Using the listing that follows, filter out every line lacking the string "Tolkien" and return the rest.
· · · · · · ·
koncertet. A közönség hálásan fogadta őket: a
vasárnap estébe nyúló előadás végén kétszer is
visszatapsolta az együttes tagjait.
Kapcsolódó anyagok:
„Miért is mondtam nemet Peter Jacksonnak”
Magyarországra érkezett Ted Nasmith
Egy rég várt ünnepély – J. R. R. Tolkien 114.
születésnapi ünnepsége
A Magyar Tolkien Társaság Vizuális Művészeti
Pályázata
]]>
· · · · · · ·
» Answer:
Egy rég várt ünnepély – J. R. R. Tolkien 114.
A Magyar Tolkien Társaság Vizuális Művészeti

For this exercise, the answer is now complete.